INCLUSIVE Communication

if it's not written down, it doesn't exist.

"less oral com means more accidental documentation"

Travis CI Team

Can lead to multiple github projects, issues, wikis… We had this pb. So we started a "Builder"'s manual.

Distributed teams need CENTRALIZED documentation

YAGR yet another github repo: how-we-work

open salary policy
code of conduct
leads to very active conversations
values

Inclusive decision making

Give the people an opportunity to change things
Give everyone a chance

Doing this inclusive and open discussions it creates a CI for your Company Culture.

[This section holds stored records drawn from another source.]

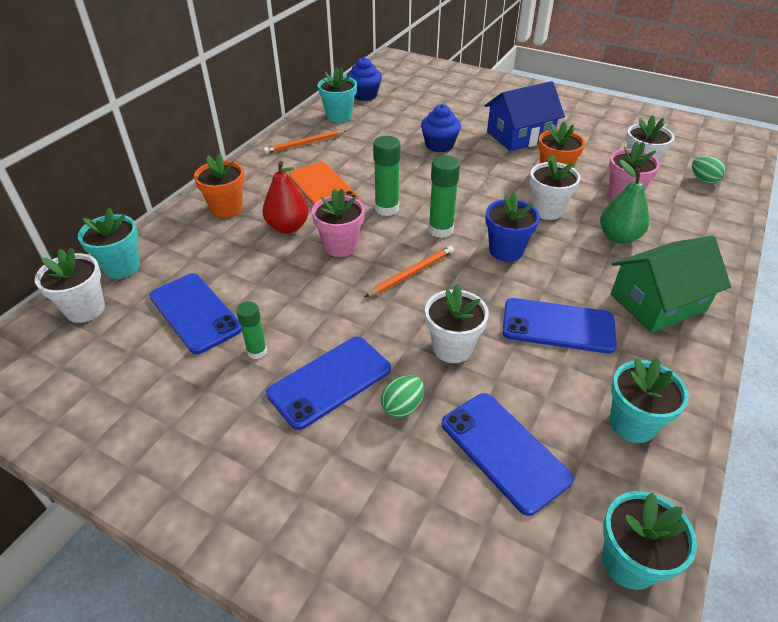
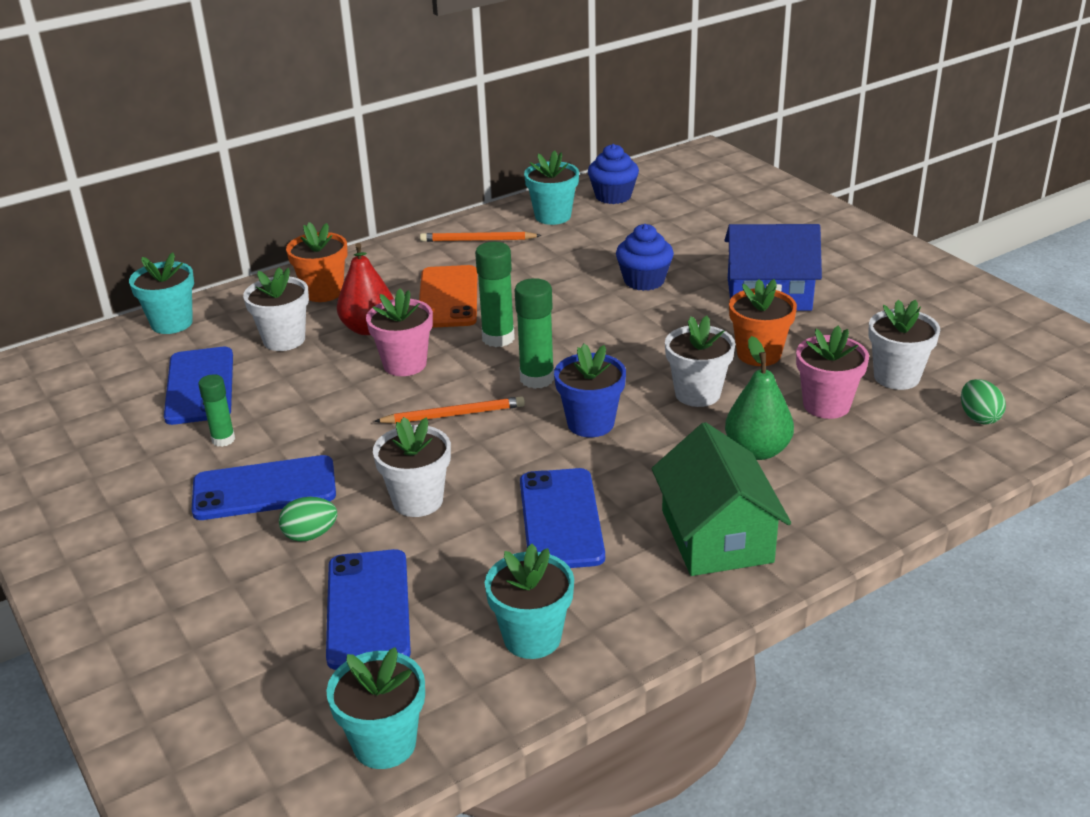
camera: 30 degrees right, 10 degrees down
(85, 309) = (108, 353): white flower pot -> white flower pot (284, 340)
(558, 326) = (561, 519): blue phone -> blue phone turned 45 degrees clockwise
(658, 303) = (716, 536): green house -> green house turned 75 degrees clockwise

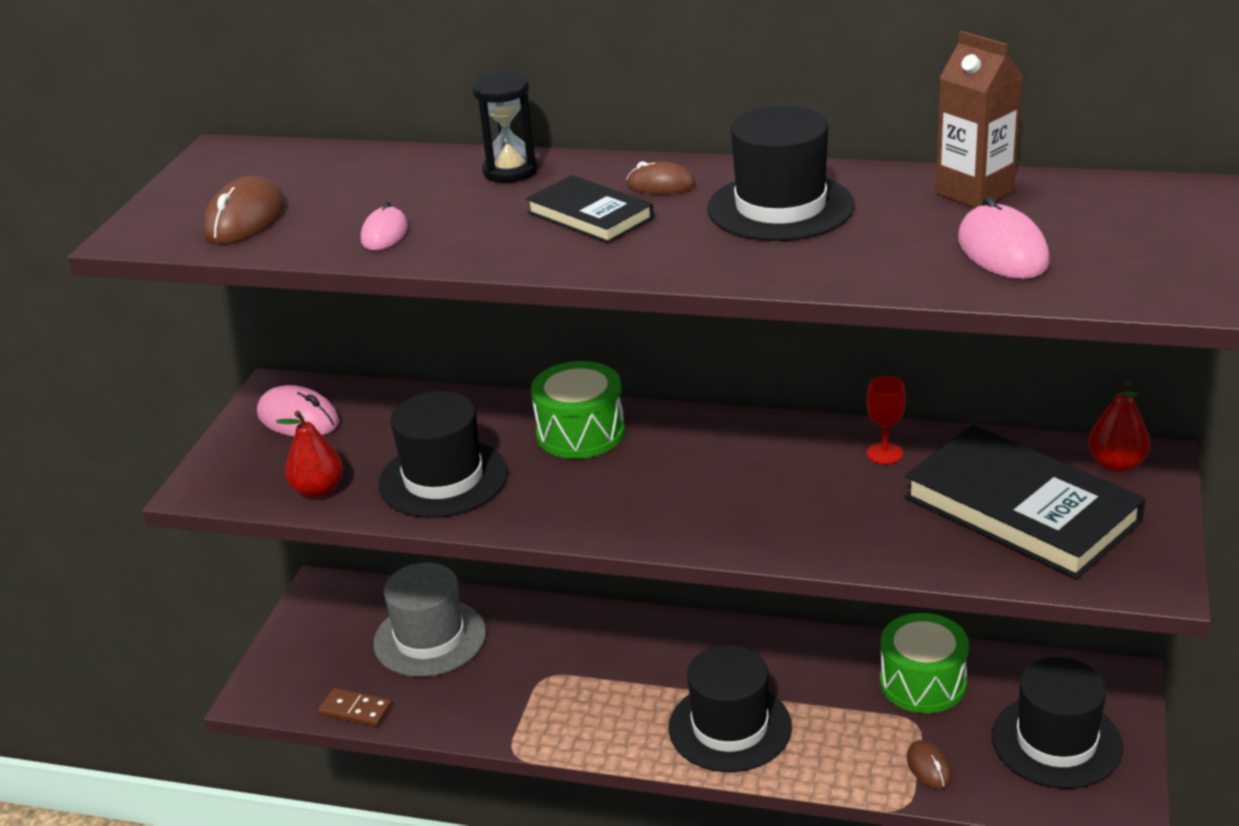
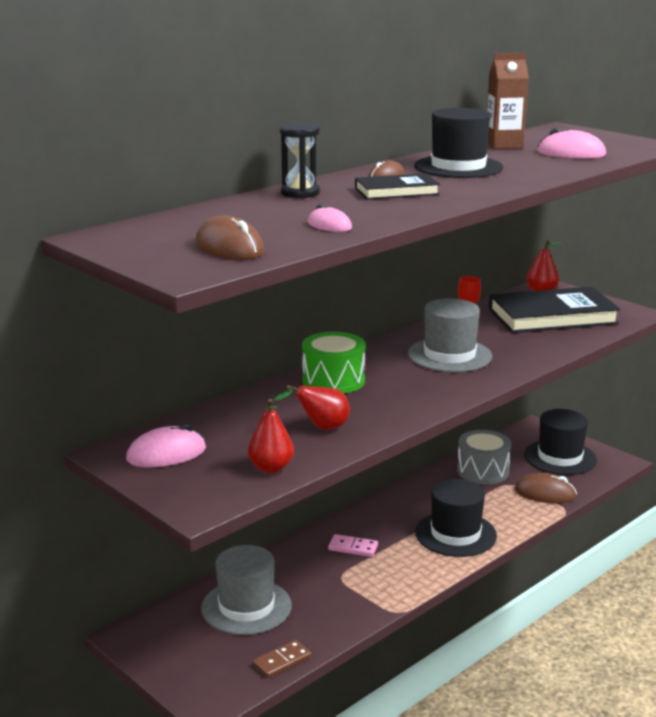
camera: 60 degrees left, 10 degrees down
(443, 479) = (321, 428): black hat -> red pear
(614, 657) = (353, 548): none -> pink domino
(758, 480) = (449, 355): none -> grey hat
(922, 683) = (483, 471): green drum -> grey drum
(929, 767) = (545, 493): brown mouse -> brown mouse, size x1.62

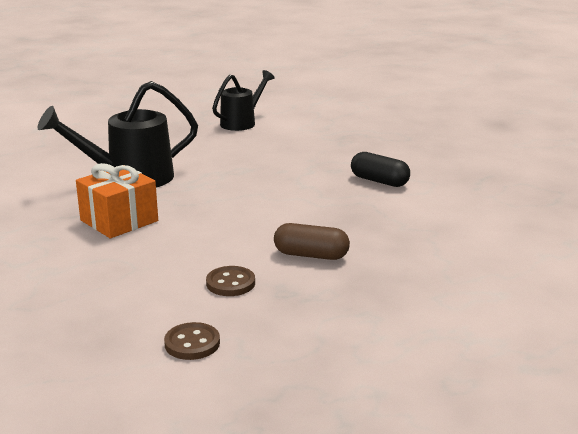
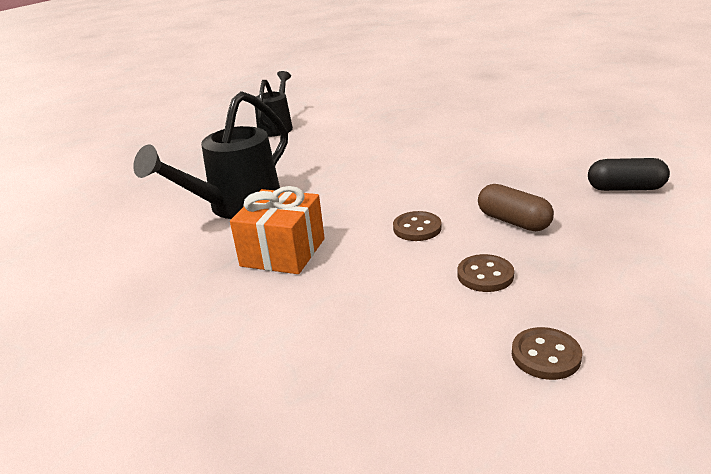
camera: 25 degrees left, 5 degrees up
(232, 235) = (417, 228): none -> brown button
(311, 255) = (513, 221): brown capsule -> brown capsule turned 60 degrees clockwise
(379, 181) = (468, 141): black capsule -> black capsule (625, 188)

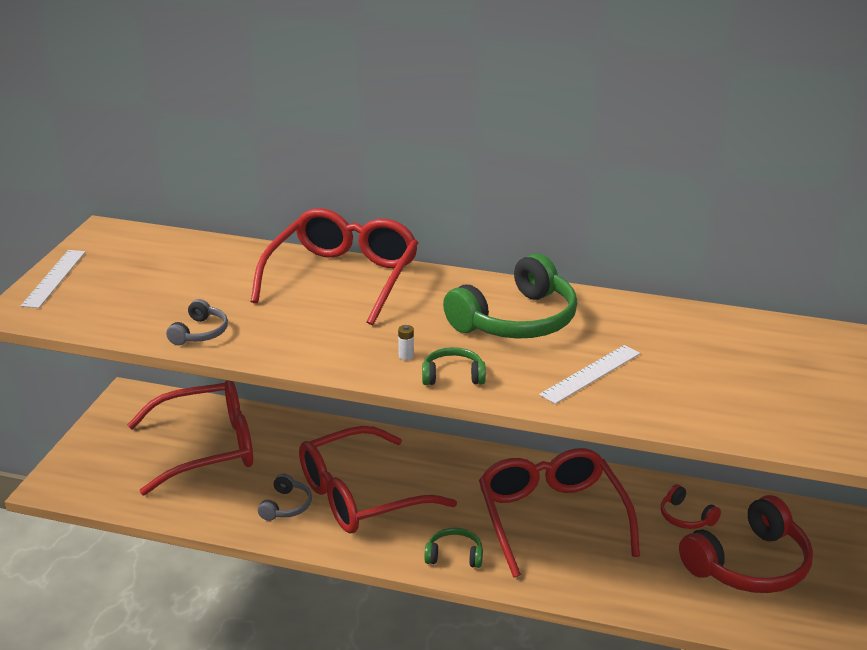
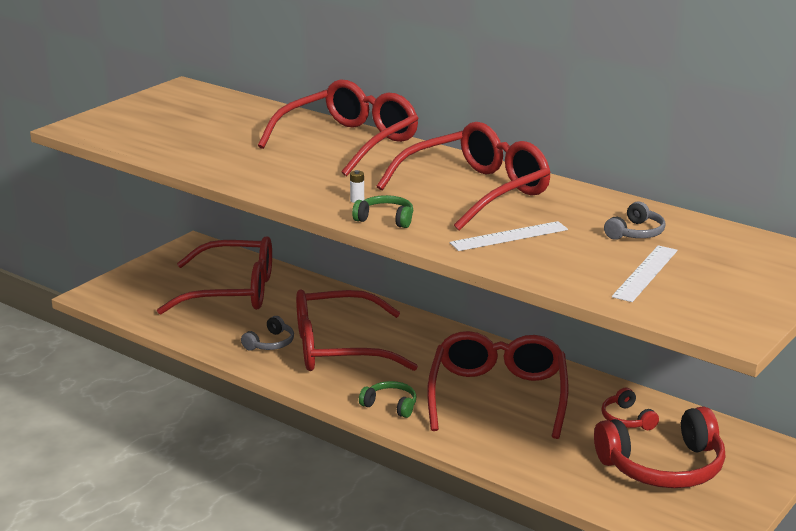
camera: 20 degrees right, 5 degrees down
(54, 278) = (118, 111): white ruler -> white ruler (645, 273)
(200, 333) = (202, 161): grey headphones -> grey headphones (636, 233)
(517, 320) = (476, 191): green headphones -> red glasses

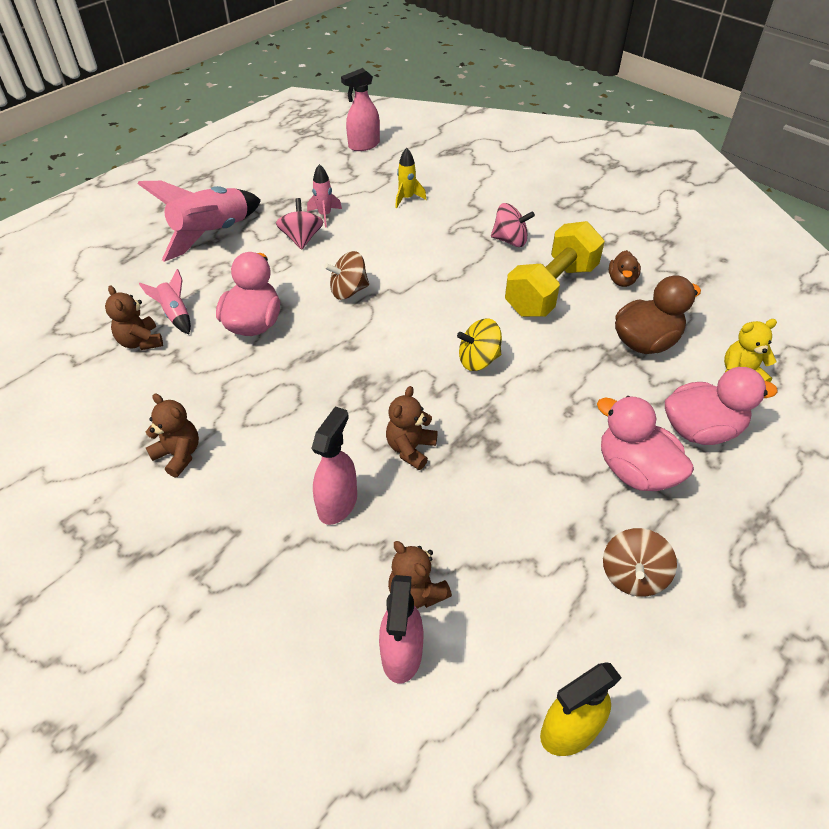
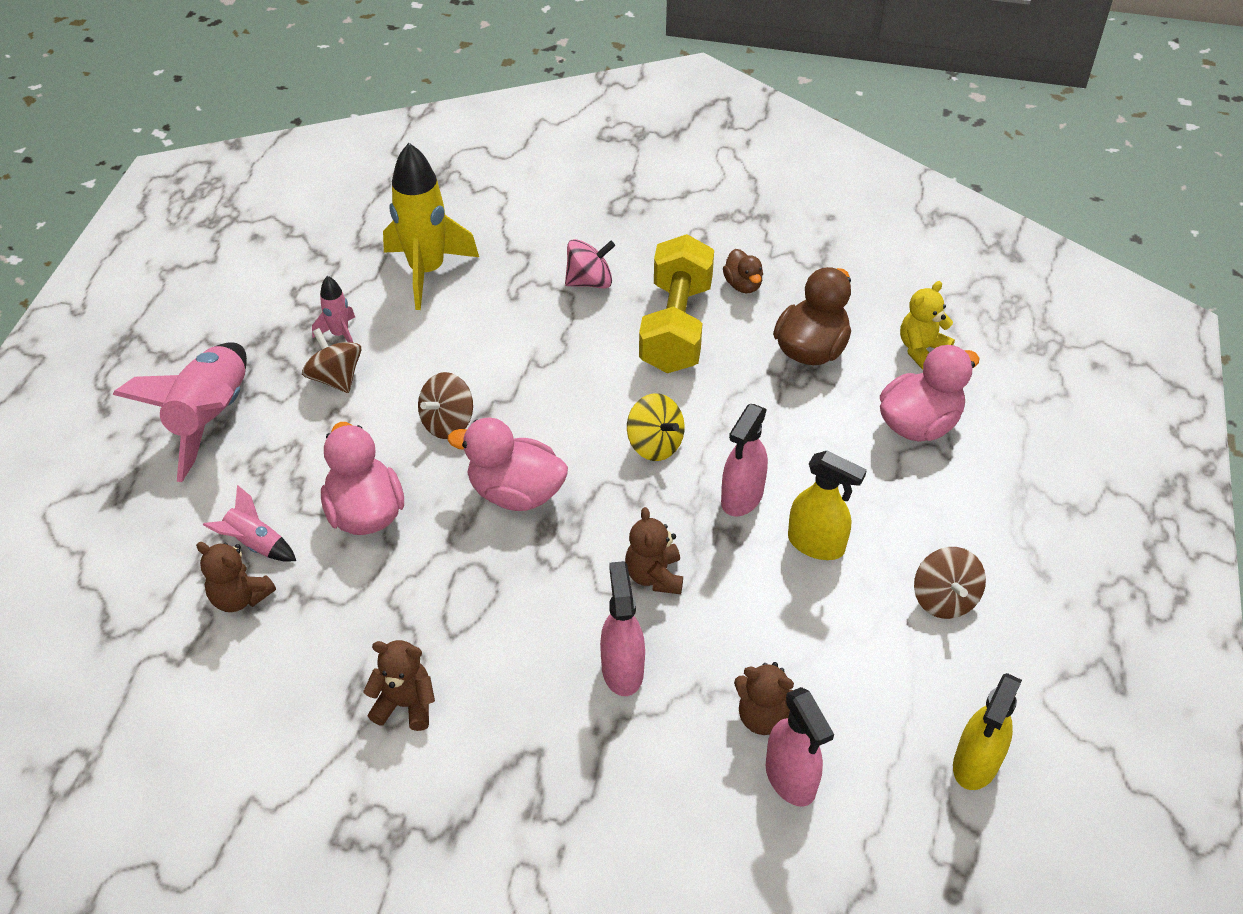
camera: 30 degrees left, 0 degrees up
(302, 239) = (336, 378): pink spinning top -> brown spinning top
(364, 145) = (313, 214): pink spray bottle -> pink spray bottle (742, 497)
(407, 198) = (427, 271): yellow rocket -> yellow rocket, size x2.07
(478, 360) = (655, 444): yellow spinning top -> yellow spinning top turned 90 degrees counterclockwise
(552, 482) = (816, 544): none -> yellow spray bottle
(635, 471) = (885, 495): pink duck -> pink duck (515, 493)

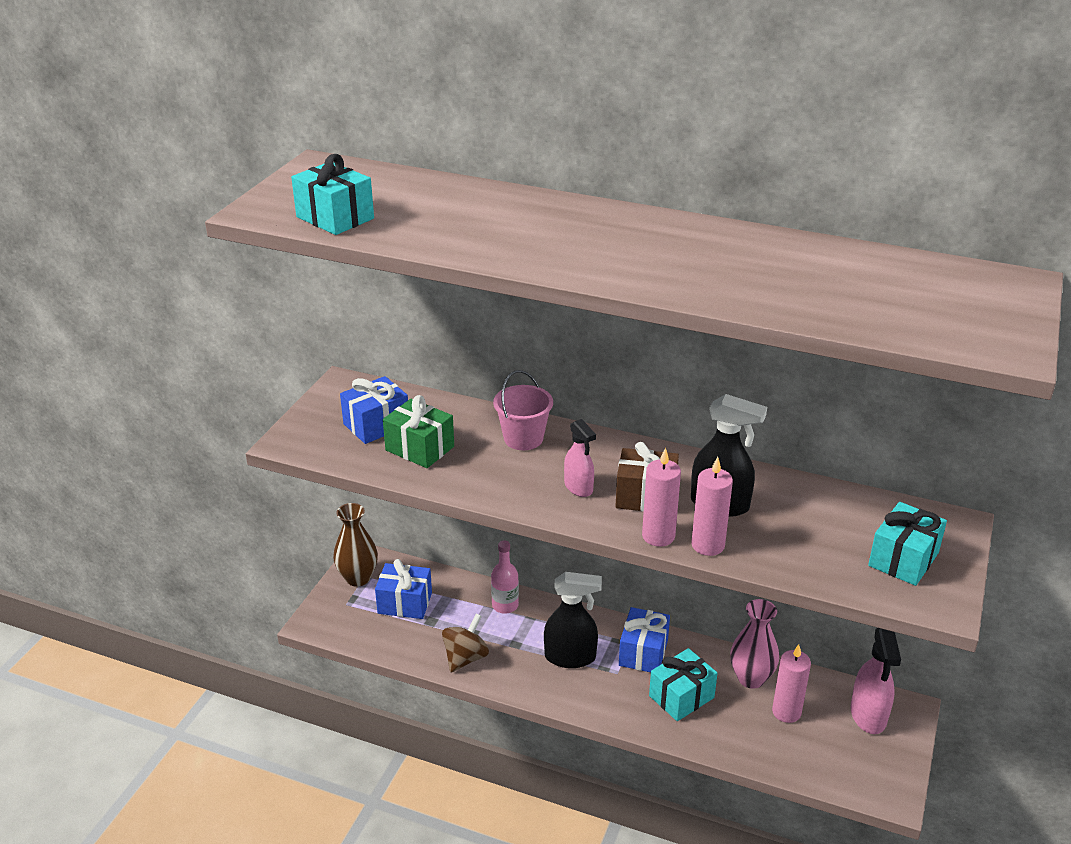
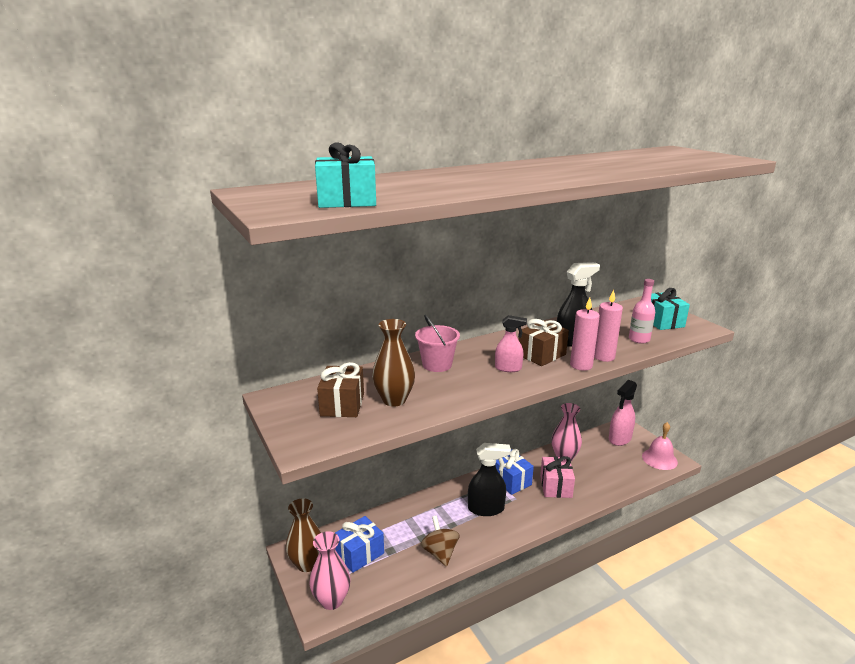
camera: 50 degrees left, 10 degrees down
(334, 621) = (332, 600): none -> pink vase
(376, 425) = (342, 404): blue gift -> brown gift
(420, 448) = (394, 400): green gift -> brown vase
(505, 605) = (415, 511): pink bottle -> pink bottle (639, 339)
(570, 657) = (486, 509): black spray bottle -> black spray bottle turned 45 degrees clockwise
(681, 697) = (556, 486): turquoise gift -> pink gift
(786, 712) = (597, 460): pink candle -> none
(868, 715) = (619, 439): pink spray bottle -> pink spray bottle turned 90 degrees clockwise
(874, 776) = (659, 459): none -> pink bell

E.g. :freedom: (a US flag waving emoji added by me in Slack)

One of the builder turned :freedom: to a black fist closed.

We added gender pronoun in profiles.

Empower everyone

With time we renamed #panic to #incident-response.

Scaling distributed culture requires DOCUMENTATION. Why a certain thing is there?

Distributed Facetime

monthly "all hands" (everyone silently wave via hangout)

Friday lightning talks

Bi weekly things
recorded; So if you can't make it, you can watch it later.

Company hangouts occasionally. Cultural diversity.

"Distributed teams increase the changes of diversity due to having people from diff cultures and backgrounds"

Travis CI team

German, say no. No means no. "That was an 'ok' talk but we need to review 3 things".

US, much more enthusiast abt things. \o/ awesome.

from US: great, good, needs improvement

from German: great, good, needs improvement, okay, no.

Tone and nuance gets lost in writing

English main language in the company
BUT difficult sometimes to parse the nuances, the means.

"Never attribute to malice or stupidity that which is adequately explained by a missing perspective"

Travis CI Team

English is ambiguous

Lots of meanings for same words in English

It's ok to ask questions

Really, it's OK to ask questions
Even in a distributed fashion, it's ok to ask questions

Work culture

European benefits to everyone
2 weeks vacations vs long weekends (in the US)

Care about the humans.

"Sending people offline for a vacation is like Chaos Monkey for orgs"

Courtney Nash

Salaries and Cost of Living

Salary framework take that into account
CTO Konstantin's talk abt that is really nice.
Clear expectations abt salary, clear expectations on next steps.

We are not remote-first.

Team lunch once a week.

Your own Mileage May Very. We do things like that but we have constant changes.

Thanking his team. Thanking audience.